All of this runs in the browser. The background LLM calls for shadow audits, entity enrichment, and session watching are fired as fetch requests from your machine directly to the provider APIs. There's no server in the middle.
The Fleet
Twenty-eight models. Here's what's actually in the fleet definition at models.js:3-31:
| Provider | Model | Context | Tools | Notable |
|---|---|---|---|---|
| Groq | Llama 4 Scout | 131K | Function Calling | Vision, 20MB images |
| Groq | GROQ Compound | 131K | Built-in | Web search, code execution, browser automation |
| Groq | Llama 3.3 70B | 131K | Function Calling | 280 tokens/sec, smartest in fleet |
| Groq | Llama 3.1 8B | 131K | Function Calling | 500K TPD, used for background shadow/watcher calls |
| OpenRouter | Kimi K2.6 | 262K | Function Calling | Agent swarm: 100+ agents |
| OpenRouter | Nemotron-3 Super | 1M | Function Calling | Deep logic, 120B parameters |
| OpenRouter | Qwen3 Coder | 1M | Function Calling | Best coding model in fleet |
| OpenRouter | Gemma 4 31B | 262K | Function Calling | Frontier reasoning from Google |
The fleet panel in the right sidebar shows all 28. Filter by provider, by capability (vision, tools, speed), or by free-text search. Click a model to see its full profile: provider, model ID, context window, tool support, tags, and its known weakness. Every model in the fleet has a documented weakness field.
The Guardrails
Running on free-tier APIs means you have to be smart about limits. The system bakes in specific protections:
TPM-aware trimming. Groq free-tier models have token-per-minute budgets (4,000 TPM for Qwen3 32B, 8,000 TPM for Llama 3.3 70B and Llama 3.1 8B). Before every send, the system estimates current token usage against the model's TPM budget and trims conversation history to fit. The trim function walks backward from the most recent message, keeping only what fits.

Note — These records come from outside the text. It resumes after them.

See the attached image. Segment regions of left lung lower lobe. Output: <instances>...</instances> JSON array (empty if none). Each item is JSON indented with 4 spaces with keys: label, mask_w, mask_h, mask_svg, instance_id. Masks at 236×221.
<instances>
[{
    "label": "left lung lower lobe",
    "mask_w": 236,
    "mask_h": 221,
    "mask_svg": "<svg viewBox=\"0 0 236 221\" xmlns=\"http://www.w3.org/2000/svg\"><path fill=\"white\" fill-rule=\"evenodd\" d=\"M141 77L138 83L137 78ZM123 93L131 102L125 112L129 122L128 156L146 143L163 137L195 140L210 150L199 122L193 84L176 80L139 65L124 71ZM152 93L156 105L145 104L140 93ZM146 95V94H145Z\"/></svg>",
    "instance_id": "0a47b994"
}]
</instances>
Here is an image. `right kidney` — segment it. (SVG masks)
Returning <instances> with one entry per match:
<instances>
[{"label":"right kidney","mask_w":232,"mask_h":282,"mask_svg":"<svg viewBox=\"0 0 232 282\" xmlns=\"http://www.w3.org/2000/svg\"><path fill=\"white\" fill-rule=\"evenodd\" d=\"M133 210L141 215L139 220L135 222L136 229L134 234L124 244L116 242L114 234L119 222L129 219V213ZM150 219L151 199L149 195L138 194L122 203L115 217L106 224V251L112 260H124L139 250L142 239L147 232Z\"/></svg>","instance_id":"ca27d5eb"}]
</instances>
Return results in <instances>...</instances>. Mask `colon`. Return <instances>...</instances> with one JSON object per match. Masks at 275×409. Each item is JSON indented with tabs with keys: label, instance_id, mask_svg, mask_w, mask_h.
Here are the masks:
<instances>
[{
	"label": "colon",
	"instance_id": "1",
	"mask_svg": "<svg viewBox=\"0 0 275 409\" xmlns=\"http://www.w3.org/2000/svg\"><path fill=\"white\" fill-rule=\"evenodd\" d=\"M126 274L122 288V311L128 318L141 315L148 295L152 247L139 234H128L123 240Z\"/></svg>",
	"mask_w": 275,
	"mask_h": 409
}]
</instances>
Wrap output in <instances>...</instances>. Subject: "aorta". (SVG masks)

Rate limit retry. When a provider returns 429 or 413, the system doesn't just fail. It parses the Retry-After header from the response metadata, waits that duration, and retries up to 3 times with exponential backoff. If all retries fail on Groq, it walks the fallback chain to OpenRouter.
Image data scrubbing. After sending a message with an image attachment, the base64 data URL in the conversation history is replaced with an [image] placeholder. Without this, a single large image could push localStorage past its 5-10MB quota.
Sub-call cancellation. When you send a new message, any in-flight background calls (entity extraction, shadow audit, session watcher) are aborted via AbortController. The system doesn't let stale background work compete with your next query.
The CONFIG.YAML secure vault. API keys stored in browser localStorage with zero server-side persistence.
Why I Put It On GitHub
I didn't build freeAI to compete with ChatGPT. I built it because the thing I wanted didn't exist. Every AI chat UI I tried was either a subscription product or a thin wrapper with a dropdown menu. Neither gives you ambient intelligence. Neither lets you compare four models on the same question. Neither builds a persistent knowledge graph of everything you discuss. Neither fact-checks itself in the background.
I put the code on GitHub because that's where code goes when you want people to be able to read it. Twelve files. Vanilla JS. Every line of code that touches your data is right there in the repo. API keys stay in your browser's localStorage. The only network requests leaving your machine are the ones you authorize to Groq and OpenRouter. There's no telemetry. No analytics. No backend.
You can fork the repo and strip out everything except the chat interface and one model. You can add your own models, your own tools, your own system prompt. You can break it and fix it. It's a tool, not a service.
The repo is at github.com/mikjgens/freeAI. If you build something cool with it, I want to see it. If you find something broken, open an issue. If none of that happens and I'm the only person who ever uses it, that's fine too. I finally have the AI command center I actually wanted.